TPI de Dixinn: ''Plusieurs militants de l’opposition condamnés''

Société

Le 27 septembre 2011, plusieurs militants de l’opposition réunie au sein du Collectif des partis politiques pour la finalisation de la transition, ont été interpellés entre Bambéto et Hamdallaye lors d’une manifestation pacifique. C’était à l’occasion d’une marche organisé par ladite structure politique qui avait en son sein les deux grandes formations politiques de l’opposition.

Deux mois jour pour jour,  les personnes interpellées sont devant la barre pour répondre des accusations du ministère public. Elles  sont poursuivies par la Justice pour "attroupement sur la voie publique, et manifestation illégale, d'incitation à la révolte, rébellion et tentative d'assassinat’’.  Ils sont au total sept (7) prévenus tous âgés d'une vingtaine d'années à comparaître devant la barre du Tribunal de Première Instance de Dixinn.

Six (6) parmi eux ont pu comparaître. Le septième qui se trouve être Mamadou Saidou DIALLO, considéré comme le cerveau de ce groupe est porté disparu.  Le procureur a rendu le verdict ce 17 décembre dont notre rédaction détient une copie.  (voire copie Mandat d'arrêt pour Mamadou Saidou DIALLO et du Jugement).

Il faut noter que ces dernières condamnations du côté du TPI de Dixinn ne sont pas de nature à apaiser les tensions politiques qui règnent dans le pays. D'ailleurs, après le verdict du mardi , le chef de file de l'opposition, Cellou Dalein Diallo, président de l' U.F.D.G (Union des Forces Démocratiques de Guinée), a indiqué clairement que « l’opposition rappelle que ce sont ses militants et sympathisants qui ont été victimes de tirs à balles réelles, de coups et blessures volontaires, de pillage de biens et autres actes de vandalisme. C’est en effet essentiellement parmi les manifestants du 27 septembre que se comptent les cas de décès, d’hospitalisations et d’interpellations brutales et illégales et que l'opposition n'ira pas à la table des négociations avant la libération de toutes les personnes arrêtées dans l'exercice de leur droit lors de la marche pacifique du 27 septembre 2011».

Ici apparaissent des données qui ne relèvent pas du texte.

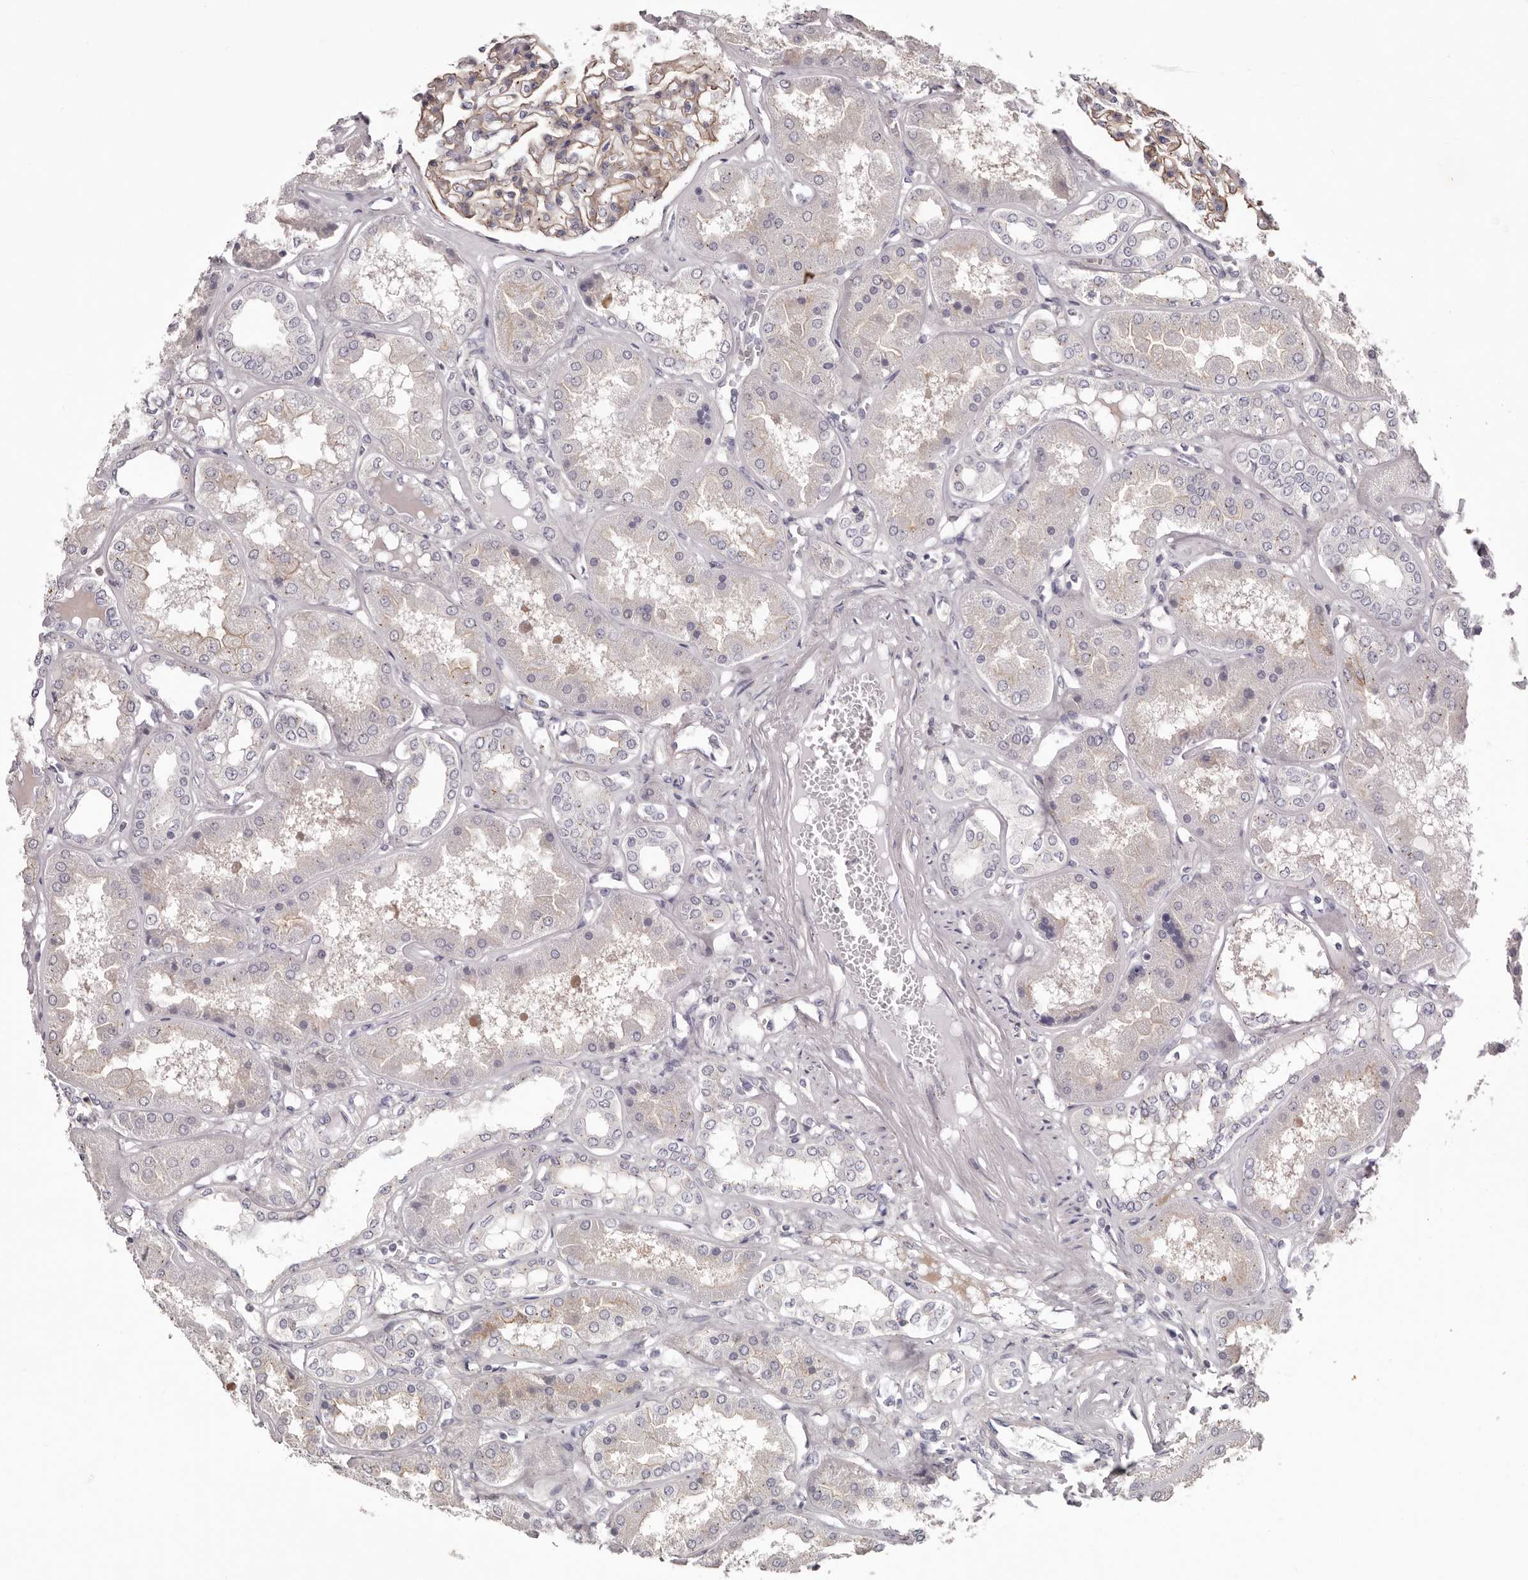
{"staining": {"intensity": "moderate", "quantity": "25%-75%", "location": "cytoplasmic/membranous"}, "tissue": "kidney", "cell_type": "Cells in glomeruli", "image_type": "normal", "snomed": [{"axis": "morphology", "description": "Normal tissue, NOS"}, {"axis": "topography", "description": "Kidney"}], "caption": "A high-resolution histopathology image shows immunohistochemistry staining of benign kidney, which demonstrates moderate cytoplasmic/membranous positivity in approximately 25%-75% of cells in glomeruli.", "gene": "PEG10", "patient": {"sex": "female", "age": 56}}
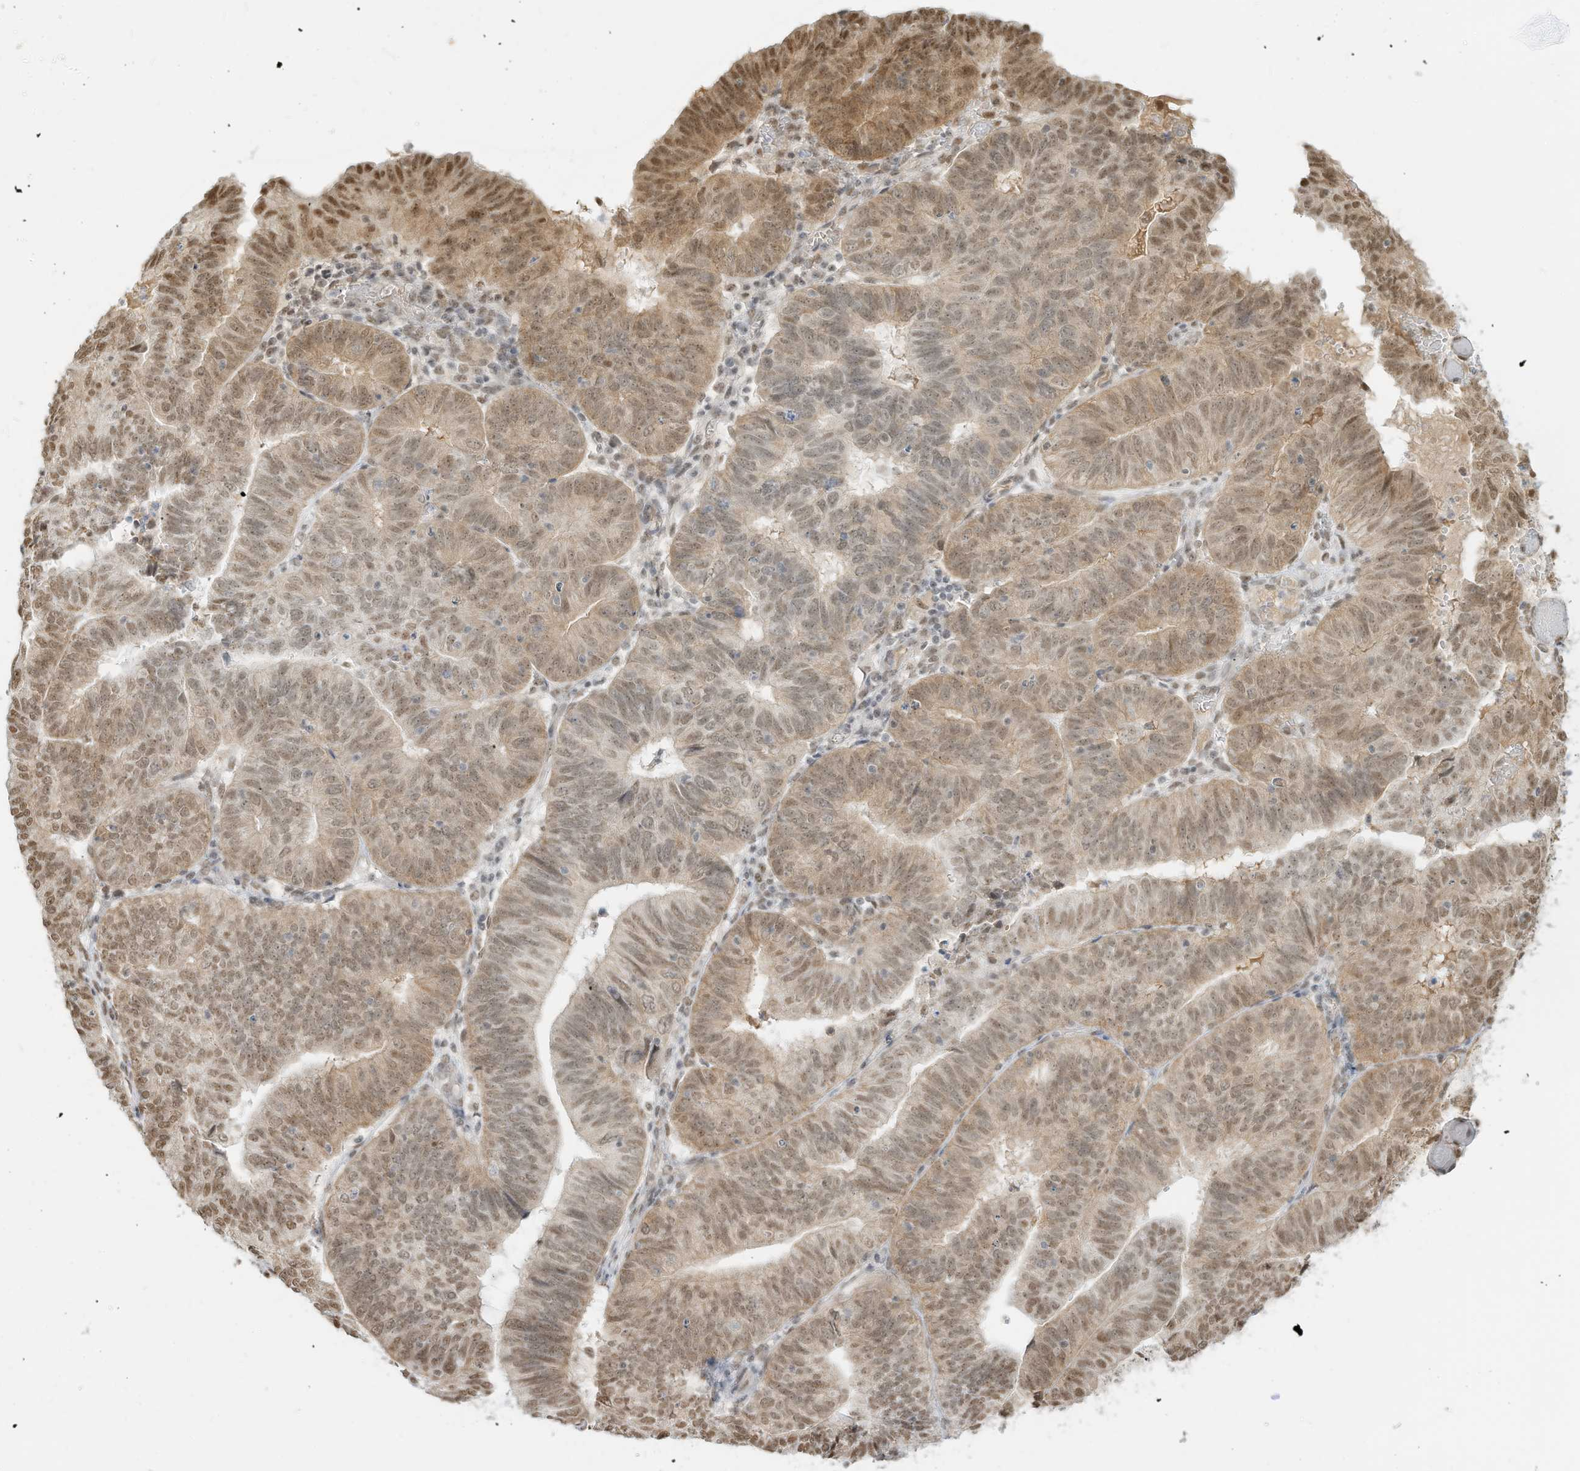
{"staining": {"intensity": "moderate", "quantity": ">75%", "location": "cytoplasmic/membranous,nuclear"}, "tissue": "endometrial cancer", "cell_type": "Tumor cells", "image_type": "cancer", "snomed": [{"axis": "morphology", "description": "Adenocarcinoma, NOS"}, {"axis": "topography", "description": "Uterus"}], "caption": "A high-resolution micrograph shows immunohistochemistry (IHC) staining of endometrial adenocarcinoma, which exhibits moderate cytoplasmic/membranous and nuclear positivity in approximately >75% of tumor cells.", "gene": "NHSL1", "patient": {"sex": "female", "age": 77}}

Selon de nombreux observateurs, ce procès réduit considérablement la chance d'aboutissement du dialogue politique qui tarde à se mettre en place. Et toute tentative d'annulation du procès remettra en cause l'indépendance de cette justice. Même si cette indépendance n'est que pour l'instant virtuelle. Pour l'instant, rien n'indique l'aboutissement de la démarche de l'opposition allant dans le sens de la libération de ses militants.

Déjà, à la rencontre des leaders de l'opposition avec le gouvernement, cette doléance avait été formulée par l'opposition, mais le gouvernement avait à l'époque indiqué qu'il ne voudrait pas s'immiscer dans les affaires judiciaires du pays en vertu de la séparation des pouvoirs. Au contraire, il pouvait demander la tenue du procès dans un bref délai pour le reste des militants. Ce qui laissait entendre que le procès et la condamnation des personnes interpellées étaient inévitables.

Il faut rappeler que six militants de l’opposition ont été  condamnés ce 17 décembre 2013. Il s’agit des nommés Ismael DIALLO, Sadou BAH, Thierno BARRY, Abdoulaye Diallo, Zakariaou BAH et Mohamed DIALLO à des peines de prison de cinq (5) ans assortie de sursis et un million de Francs Guinéens (1.000.000 FG) d'amande au profit de l'Etat et le septième Mamadou Saidou DIALLO considéré comme le cerveau du groupe toujours porté disparu court un risque d’un emprisonnement de dix (10) ans fermes par défaut. D’ailleurs, il est condamné par contumace au paiement de vingt millions Francs Guinéen (20.000.000 FG) pour tous préjudices confondus.